**WORK ITEM:**
Please repeat the data below exactly, with the pictures removed.

**DATASET CONTENT:**
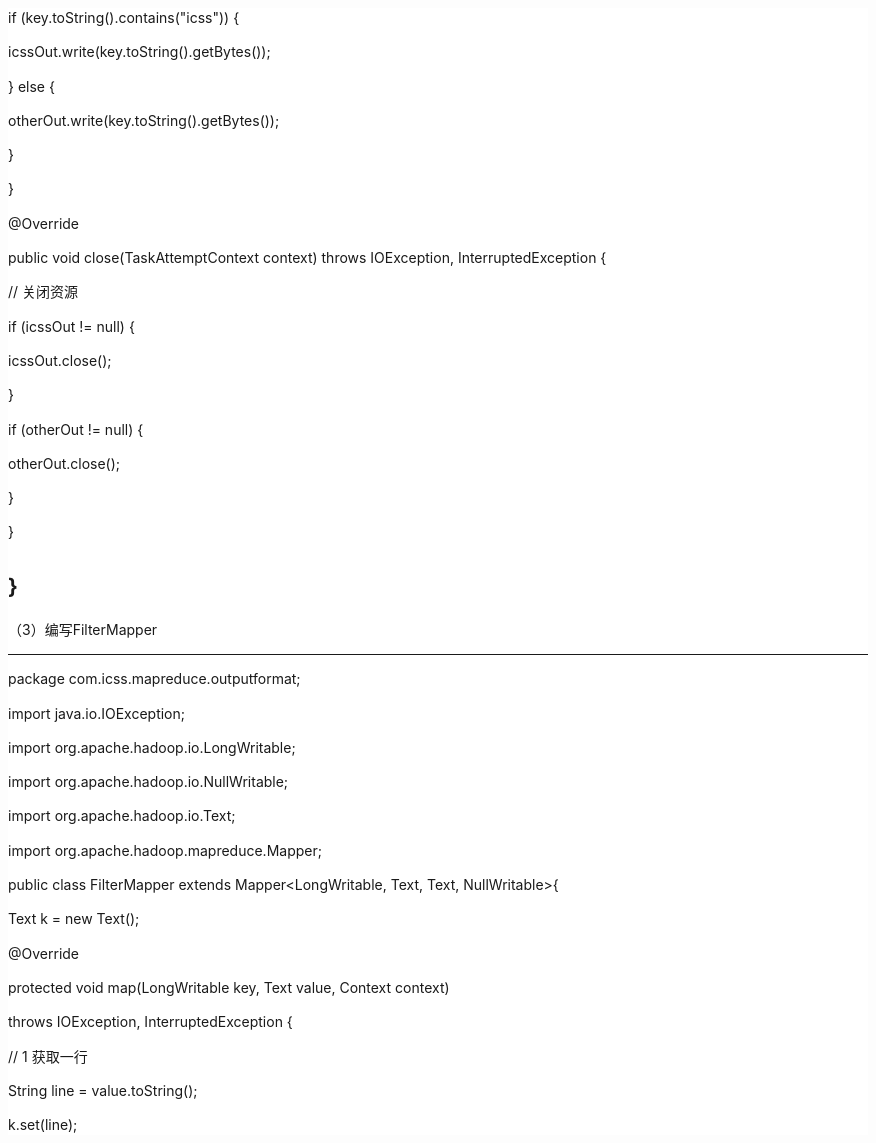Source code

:   if (key.toString().contains("icss")) {
  
  icssOut.write(key.toString().getBytes());
  
  } else {
  
  otherOut.write(key.toString().getBytes());
  
  }
  
  }
  
  @Override
  
  public void close(TaskAttemptContext context) throws IOException, InterruptedException {
  
  // 关闭资源
  
  if (icssOut != null) {
  
  icssOut.close();
  
  }
  
  if (otherOut != null) {
  
  otherOut.close();
  
  }
  
  }
  
  }
  --------------------------------------------------------------------------------------------

（3）编写FilterMapper

  -----------------------------------------------------------------------------------------
  package com.icss.mapreduce.outputformat;
  
  import java.io.IOException;
  
  import org.apache.hadoop.io.LongWritable;
  
  import org.apache.hadoop.io.NullWritable;
  
  import org.apache.hadoop.io.Text;
  
  import org.apache.hadoop.mapreduce.Mapper;
  
  public class FilterMapper extends Mapper&lt;LongWritable, Text, Text, NullWritable&gt;{
  
  Text k = new Text();
  
  @Override
  
  protected void map(LongWritable key, Text value, Context context)
  
  throws IOException, InterruptedException {
  
  // 1 获取一行
  
  String line = value.toString();
  
  k.set(line);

**SOLUTION:**
Source code

:   if (key.toString().contains("icss")) {
  
  icssOut.write(key.toString().getBytes());
  
  } else {
  
  otherOut.write(key.toString().getBytes());
  
  }
  
  }
  
  @Override
  
  public void close(TaskAttemptContext context) throws IOException, InterruptedException {
  
  // 关闭资源
  
  if (icssOut != null) {
  
  icssOut.close();
  
  }
  
  if (otherOut != null) {
  
  otherOut.close();
  
  }
  
  }
  
  }
  --------------------------------------------------------------------------------------------

（3）编写FilterMapper

  -----------------------------------------------------------------------------------------
  package com.icss.mapreduce.outputformat;
  
  import java.io.IOException;
  
  import org.apache.hadoop.io.LongWritable;
  
  import org.apache.hadoop.io.NullWritable;
  
  import org.apache.hadoop.io.Text;
  
  import org.apache.hadoop.mapreduce.Mapper;
  
  public class FilterMapper extends Mapper&lt;LongWritable, Text, Text, NullWritable&gt;{
  
  Text k = new Text();
  
  @Override
  
  protected void map(LongWritable key, Text value, Context context)
  
  throws IOException, InterruptedException {
  
  // 1 获取一行
  
  String line = value.toString();
  
  k.set(line);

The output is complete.